Monday 14 July 2008

Feminism: A Rant

But, you say, how can you encompass all of feminism in a single rant/blogpost?

Thank-you, I say. That is my point exactly.

Which is getting way ahead of myself.

So here's the deal: I feel like ranting about problems I had with a lecturer, once upon a time.

I was in a Canadian Lit class and we were reading Edible Women by Atwood. There's a character in that book, whose name I don't remember, who the lecturer referred to as a proto-feminist. "What," I hope you ask, "is a proto-feminist?" Well, according to the lecturer, a proto-feminist is someone who came before the Women's Rights Movement of whatever decade that happened (ie. First Wave), and who isn't really a feminist all the way. In the case of this book--ooh, I think the character's name is Ainsley, but I could be wrong--the character is not a feminist because she wanted to get pregnant.

See, according to this lecturer, feminists are non-essentialist. They believe that all differences between men's and women's roles are societally imposed and not 'natural.' They seek to destroy these artificial distinctions, or break everything down into grey areas. Any true feminist, therefore, will refuse to be shuffled into these prescribed relationships; any women who does adopt a societally-imposed role willingly cannot be a true feminist.

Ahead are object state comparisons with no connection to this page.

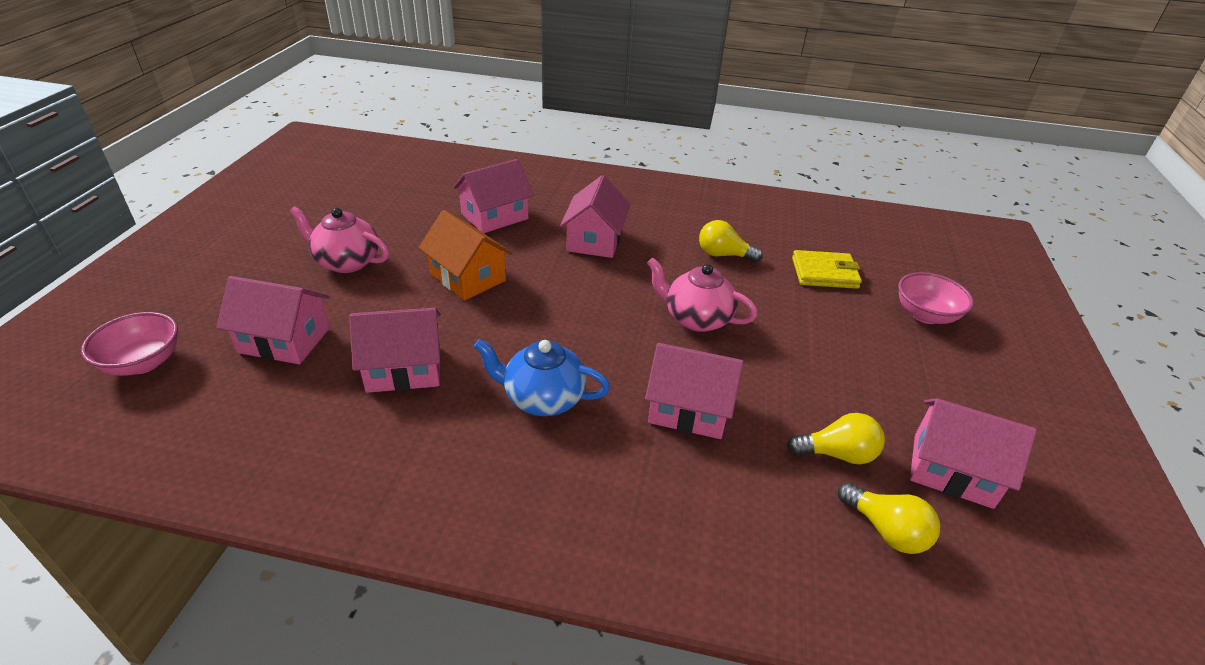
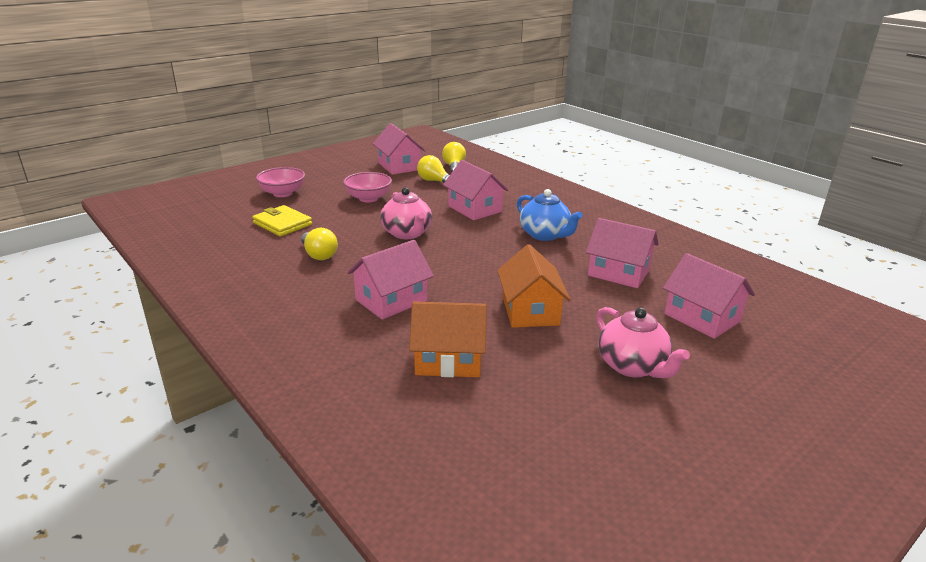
camera: 140 degrees left, 10 degrees down
pink bowl [81,312,178,376] -> pink bowl moved to [343,172,392,202]
pink house [453,159,534,233] -> orange house [409,301,487,377]

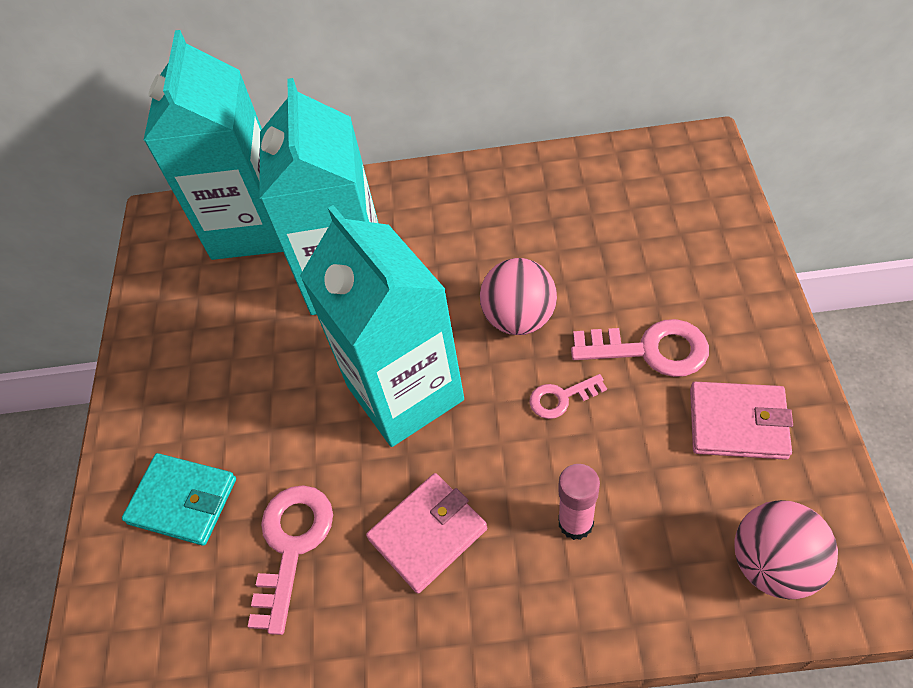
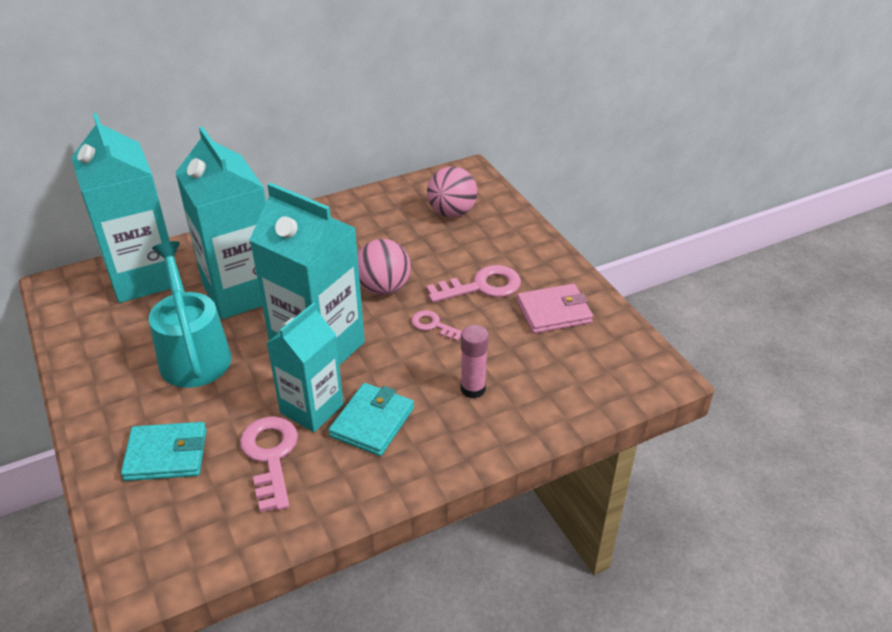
camera: 30 degrees left, 15 degrees down
pink wallet [366,473,487,593] -> turquoise wallet [329,383,414,456]
pink key [529,374,607,419] -> pink key turned 75 degrees clockwise [411,310,462,341]
pink ball [734,500,838,599] -> pink ball moved to [427,166,478,218]
none -> turquoise watering can [149,241,232,388]
none -> turquoise carton [267,303,344,432]

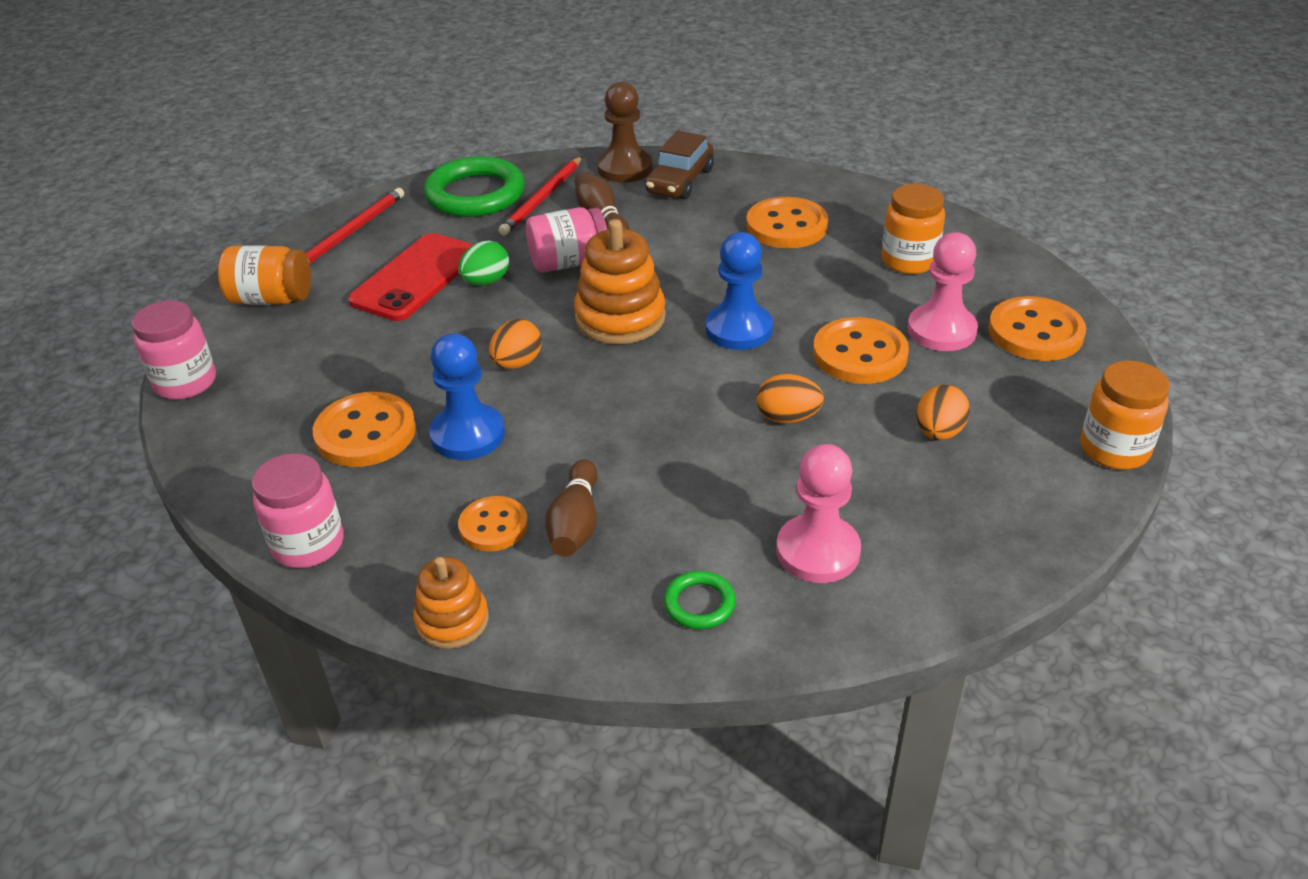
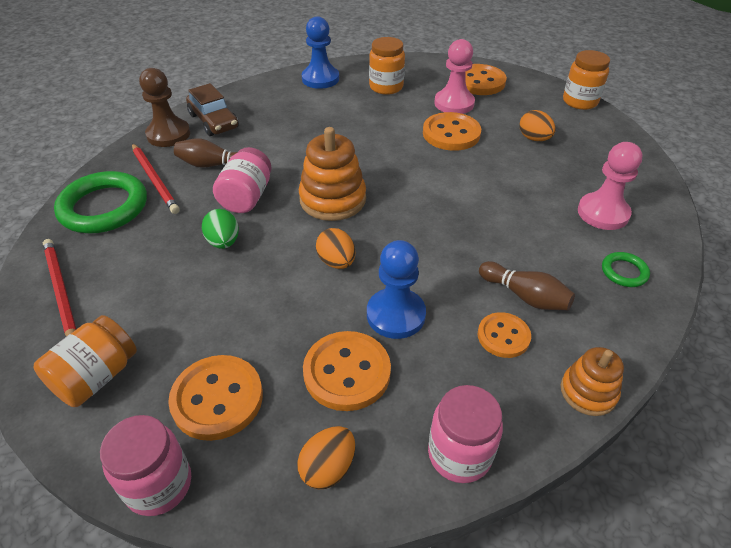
camera: 60 degrees left, 5 degrees up
red phone [348,233,474,321] -> none
blue pawn [705,232,773,350] -> blue pawn moved to [302,16,339,89]
orange button [746,197,828,248] -> orange button moved to [168,355,263,441]
orange egg [757,374,824,423] -> orange egg moved to [297,426,355,490]

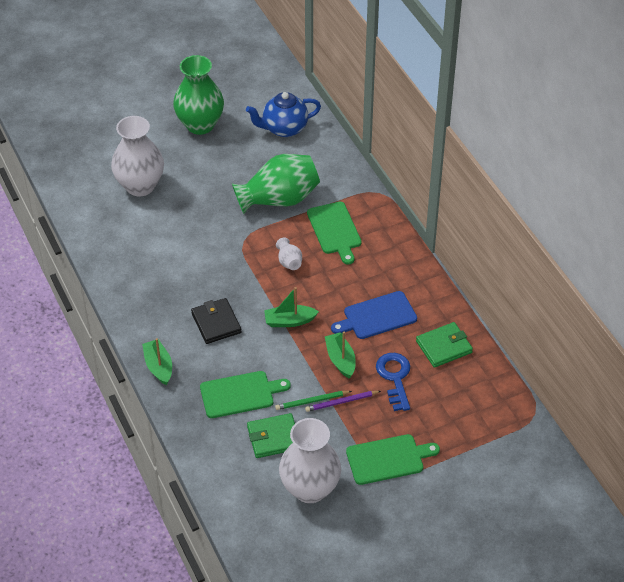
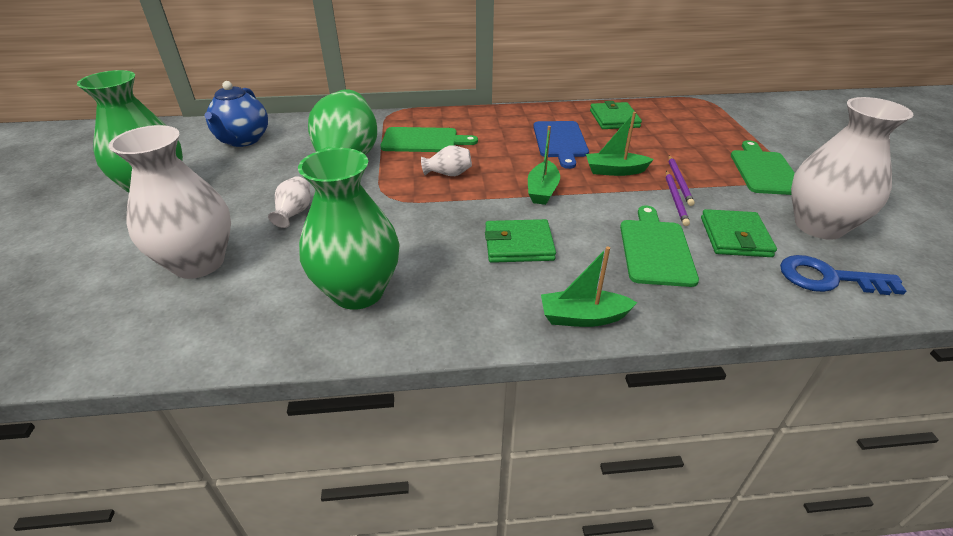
camera: 70 degrees left, 10 degrees down
black wallet [191,298,242,344] -> green wallet [485,219,556,263]
green pencil [275,391,352,410] -> purple pencil [666,171,690,226]
blue key [376,353,410,411] -> blue key moved to [780,255,906,295]
none -> white vase [268,176,310,228]
none -> green vase [298,148,400,310]

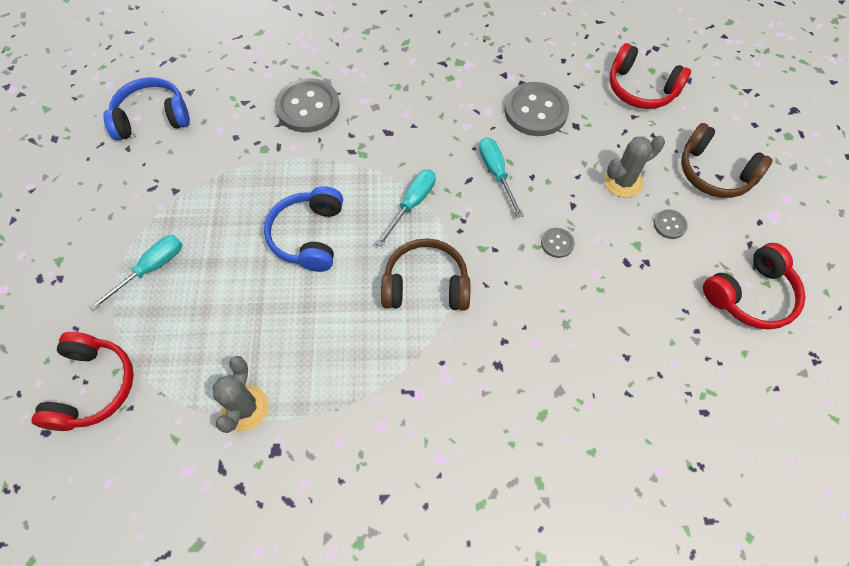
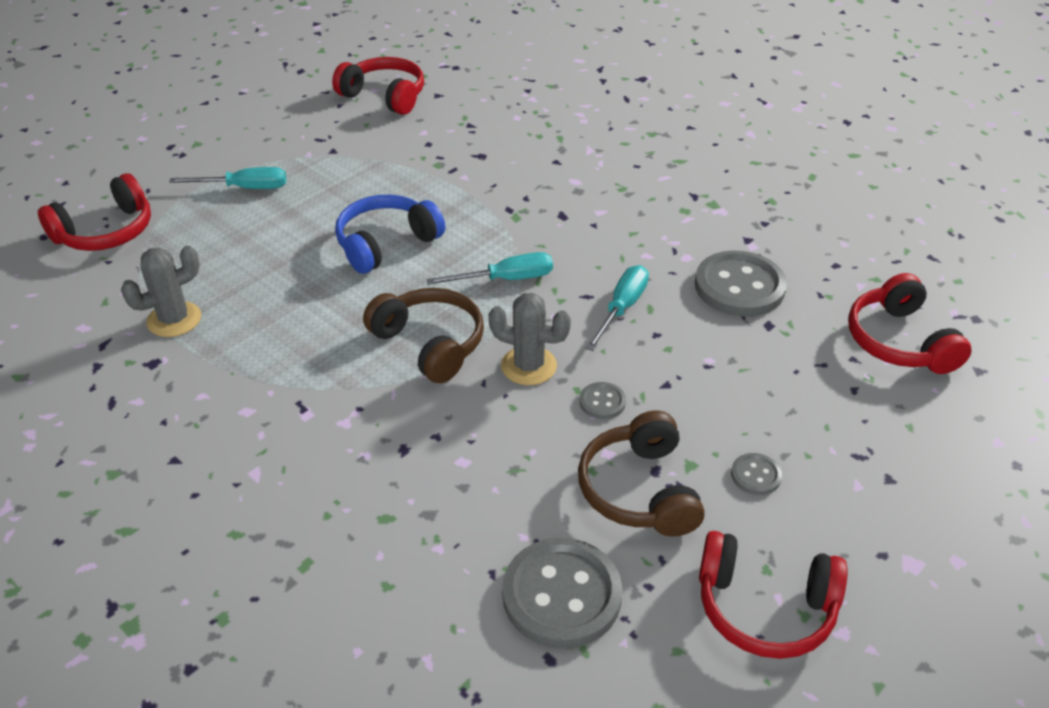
camera: 45 degrees right, 20 degrees down
blue headphones [103,77,190,141] -> red headphones [332,57,424,115]
grey button [275,78,340,133] -> grey button moved to [502,538,622,649]
grey cactus [604,136,665,198] -> grey cactus moved to [489,293,571,385]
brown headphones [681,123,773,198] -> brown headphones moved to [578,411,705,536]

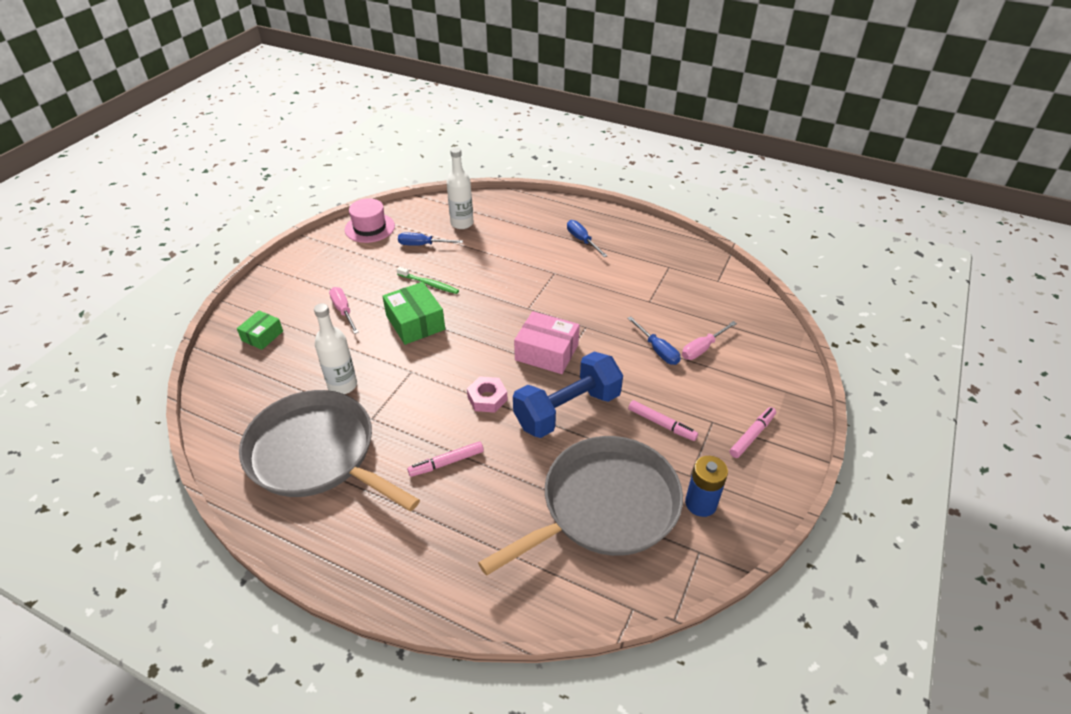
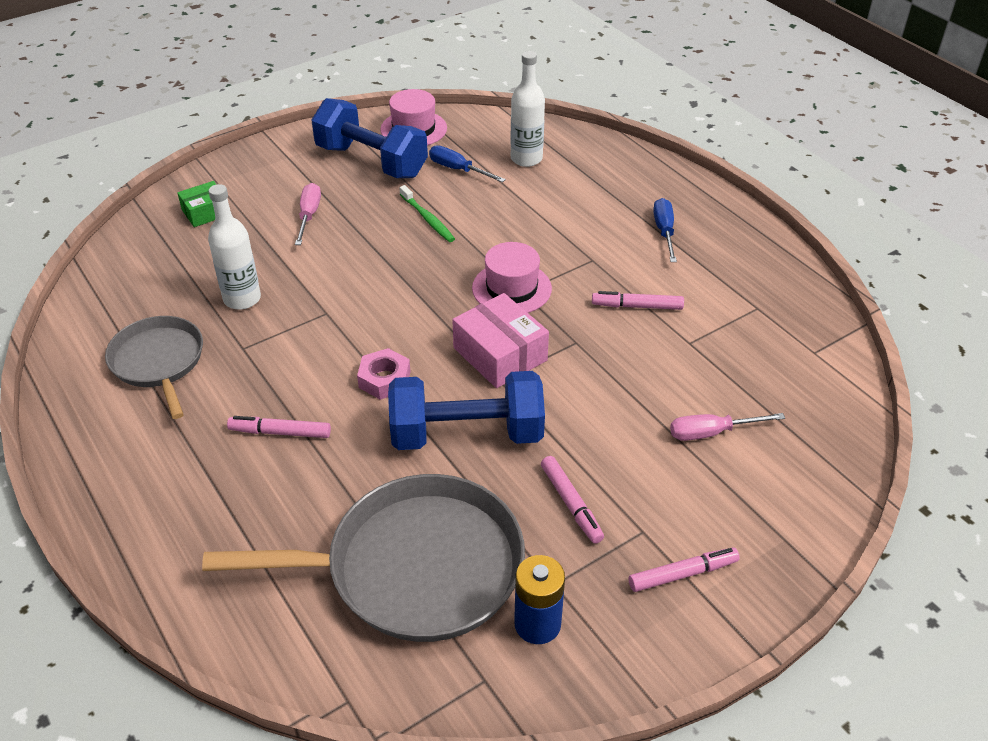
camera: 30 degrees right, 0 degrees up
grey pan [239,390,420,511] -> grey pan [105,316,203,419], size x0.59
green box [382,282,445,345] -> none
blue screwdriver [627,316,681,365] -> none
none -> blue dumbbell [311,98,428,178]
none -> pink hat [472,242,552,313]
none -> pink marker [592,291,684,310]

One of these roles is "mother."

Ainsley wants a child, and seeks a man to provide the raw material. She does not, at first, seek a husband, though later she does. Despite all of her applied feminist ideologies, the sole fact that Ainsley wants to be a mother, which she believes essential to truly being a women, is sufficient to make her only a proto-feminist, and not a full-fledged feminist. According, at least, to this lecturer and the brand of feminism that she espouses.

As far as I'm concerned, this is idiotic.

Why? Because there are many, many other versions of feminism than this. Read Cixous if you don't believe me. Read Haraway. Read Rich's "Compulsory Heterosexuality and Lesbian Existence." Read vitually every feminist poet you can find. Watch The Vagina Monologues. There are many feminists who want not to destroy the male/female dichotomy, but to place just as much value in the female half as is traditionally placed on the male half (and, for some of them, decrease the value on the male). These feminists think pregnancy is a wonderful thing. And why not? Surely bringing a child into the world is a wonderful (if painful) experience.

I'm not saying there is no value to the destructuralist or non-essentialist approach to feminism, but what really irks me is that it was taught by this lecturer as the only legitimate form of feminism. That seemed ridiculous to me. There are other perfectly legitimate women's movements in the world, and all were dismissed by this single and possibly destructive form. I mentioned Cixious, who suggested "writing the female body." You can also look at Islamic feminist movements who have adopted the veil as a political symbol. That I seem to know more about feminism than my lecturer was one thing; that not one person in an entire class composed largely of female students did not object was even more disturbing. Why were these students not bouncing in their seats, arguing ferociously for a fairer version of feminism? Are they not proud of their womanhood? Perhaps they were bored by the class and didn't care to bother. This apathy seemed endemic to that particular class. Still, there were a few vocal women in the class, and these all supported this dogmatic and stifling limitation on feminist thought, at the very least by not interjecting.

"But why," you may ask, "did you not say anything, if you know so much?"

Most guys, unless they are of a very argumentative nature, do not venture to speak about questions of feminism in an audience of women. It has been most men's experience that any male voice that dares speak about women will be torn from the throat that emitted it. Look, too, at what I would have to say about it: I would be protecting these social roles, safeguarding them against the liberation movement. I would be therefore be supporting chauvinistic, phallological institutions for my own piggy benefit. So I chose not to speak.

Really, I shouldn't have cared. I should have shouted the lecturer down. That sort of intellectual hegemony should not have been tolerated. I don't want to define feminism for anyone, but it's not fair to throw around the label "proto-feminist" as though anyone has the right to decide who is a feminist and who isn't. I had a Romantics professor once who quoted Mary Wollstonecraft as saying that anyone who thinks men and women ought to be treated equally is a feminist. I suppose there is a school of thought that thinks equality means "exactly the same," but we'll just ignore them for the time being, understanding that equal really means "of the same value." In that respect, almost everyone is a feminist.

Take home message, then: don't let anyone tell you that feminism does not support being a mother. In fact, do the courageous thing and argue about it. Even if you're a guy like me.